Mais en fixant l’avenir et en tournant la page sur le passé, M. Modi et le BJP (Bharatiya Janata Party), le parti qu’il dirige, voudraient nous faire oublier une histoire récente jalonnée d’horreurs, comme la destruction de l’historique mosquée Babri en 1992, la révision des manuels scolaires pour faire l’éloge de Hitler, et le génocide de 2002 au Gujarat où des femmes musulmanes en particulier furent brutalisées, violées et massacrées sans que le gouvernement (de M. Modi) ne bouge le petit doigt.

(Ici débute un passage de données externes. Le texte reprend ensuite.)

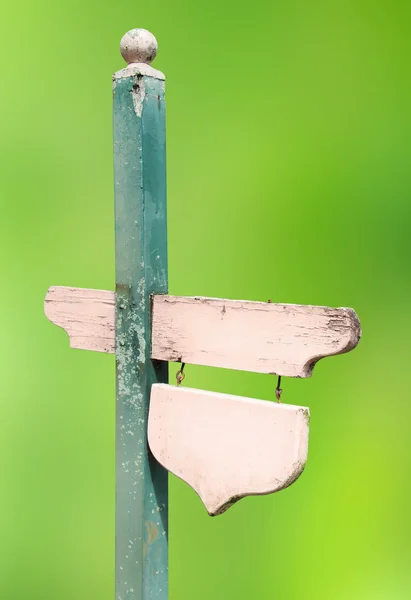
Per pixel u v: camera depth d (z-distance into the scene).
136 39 3.17
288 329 2.91
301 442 2.89
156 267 3.21
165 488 3.27
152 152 3.18
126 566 3.25
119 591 3.27
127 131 3.18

Comme le léopard du dicton qui ne change pas ses taches, l’enracinement politique de M. Modi et son dossier au pouvoir n’augurent rien de bon. Alors même qu’il se concentre ostensiblement sur la gouvernance autoritaire et sur la croissance, le BJP et ses organisations affiliées du Sangh Parivar (la famille hindouiste, un vaste réseau de structures religieuses, sociales et politiques unies par l’idéologie du nationalisme hindou, appelée Hindutva, vouée à faire de l’Inde une nation hindoue) poursuivent activement leur agenda idéologique. À commencer par leur campagne de « Ghar Wapsi  » - un programme doucereux de reconversion à l’hindouisme ciblant les chrétiens et les musulmans – qui a été suspendu sous les critiques, mais pas abandonné.

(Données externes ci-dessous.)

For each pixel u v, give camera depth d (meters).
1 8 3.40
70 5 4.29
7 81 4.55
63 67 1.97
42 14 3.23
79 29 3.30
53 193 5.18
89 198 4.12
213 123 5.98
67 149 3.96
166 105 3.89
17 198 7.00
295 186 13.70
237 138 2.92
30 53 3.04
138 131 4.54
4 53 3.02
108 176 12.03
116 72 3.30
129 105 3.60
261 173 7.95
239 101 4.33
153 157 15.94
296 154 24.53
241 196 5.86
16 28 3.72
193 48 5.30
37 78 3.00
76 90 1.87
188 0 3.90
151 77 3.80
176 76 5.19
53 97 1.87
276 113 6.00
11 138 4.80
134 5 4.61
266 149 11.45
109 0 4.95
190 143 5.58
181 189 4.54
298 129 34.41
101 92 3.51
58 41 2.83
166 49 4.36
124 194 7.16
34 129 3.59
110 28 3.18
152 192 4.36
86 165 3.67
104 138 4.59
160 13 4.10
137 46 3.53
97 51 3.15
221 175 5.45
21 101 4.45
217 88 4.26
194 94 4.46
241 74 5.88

Il y a aussi la déification de l’assassin du mahatma Gandhi, Nathuram Godse, la vandalisation d’églises et de leurs propriétés, l’assassinat de jeunes musulmans détenus par la police, tout cela indique que M. Modi et le Sangh Parivar restent déterminés à imposer leur vision étroite, intolérante et exclusiviste d’une identité hindoue sur cette nation plurielle – un pluralisme qu’ont reflété les visions du mahatma Gandhi, de Rabindranath Tagore, de Khudiram Bose, de Subhas Bose, de B.R. Ambedkar, de Jawarharlal Nehru, de Bhagat Singh, de Chandrashekhar Azad, et de tant d’autres, une vision pluraliste qui a grandement guidé le développement post-colonial de l’Inde en tant que nation.
Il n’est pas clair non plus si le modèle néo-libéral tant vanté du Gujarat est celui que le reste de l’Inde doit suivre. Par exemple, le modèle d’accès universel du Tamil Nadu, un État du sud de l’Inde, a produit de meilleurs résultats, comparé au Gujarat, en termes de santé, d’éducation, de nutrition et d’égalité des genres.
Enfin, les tentatives de M. Modi d’abroger des parties du Land Act (Loi sur la propriété foncière), adopté par le Parlement indien en 2013, dans le but d’augmenter, lors d’acquisitions des terres, la compensation versée aux paysans et aux laboureurs qui tirent leur subsistance de ces terres, indique qu’il est disposé à gouverner dans l’intérêt d’une minorité et non de la majorité.
Donc, tandis que le Canada et les Canadiens s’apprêtent à fêter M. Modi et à célébrer les nombreuses réalisations de la plus grande démocratie au monde, il importe de se demander dans quelle direction lui et son Sangh Parivar entendent mener l’Inde. Une Inde chauviniste et hindouiste dotée d’une économie de marché néo-libérale n’est bonne ni pour les Indiens ni pour le reste du monde.